%%

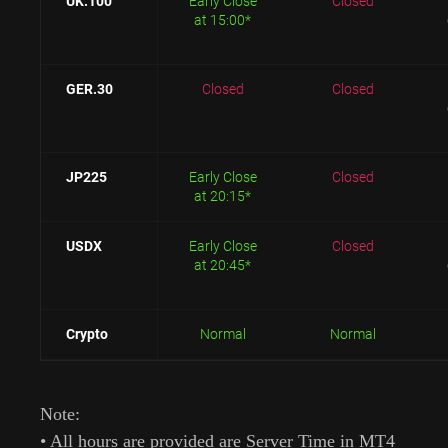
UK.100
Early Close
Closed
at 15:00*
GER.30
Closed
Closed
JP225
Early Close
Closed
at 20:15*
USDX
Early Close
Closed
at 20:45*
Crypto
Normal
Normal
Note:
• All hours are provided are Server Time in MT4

%%
%%

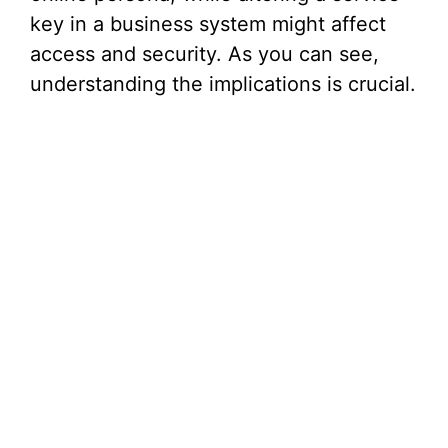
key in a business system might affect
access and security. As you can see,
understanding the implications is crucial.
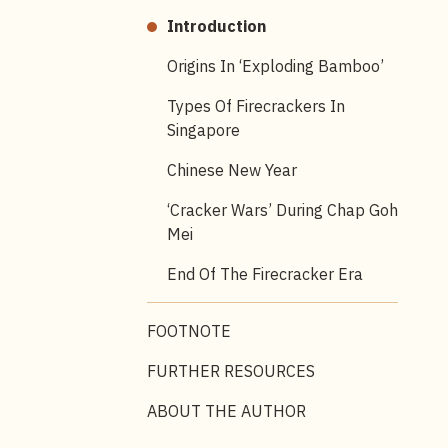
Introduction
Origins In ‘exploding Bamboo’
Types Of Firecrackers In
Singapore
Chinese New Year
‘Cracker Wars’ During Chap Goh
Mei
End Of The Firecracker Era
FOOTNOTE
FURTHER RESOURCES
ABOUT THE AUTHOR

%%

## Work request
Swap "Bamboo" for "Paper" in the lines from the one with "Introduction" to the one with "ABOUT THE AUTHOR", changing nothing else. Give back only those lines.

## Solution for this task
Introduction
Origins In ‘exploding Paper’
Types Of Firecrackers In
Singapore
Chinese New Year
‘Cracker Wars’ During Chap Goh
Mei
End Of The Firecracker Era
FOOTNOTE
FURTHER RESOURCES
ABOUT THE AUTHOR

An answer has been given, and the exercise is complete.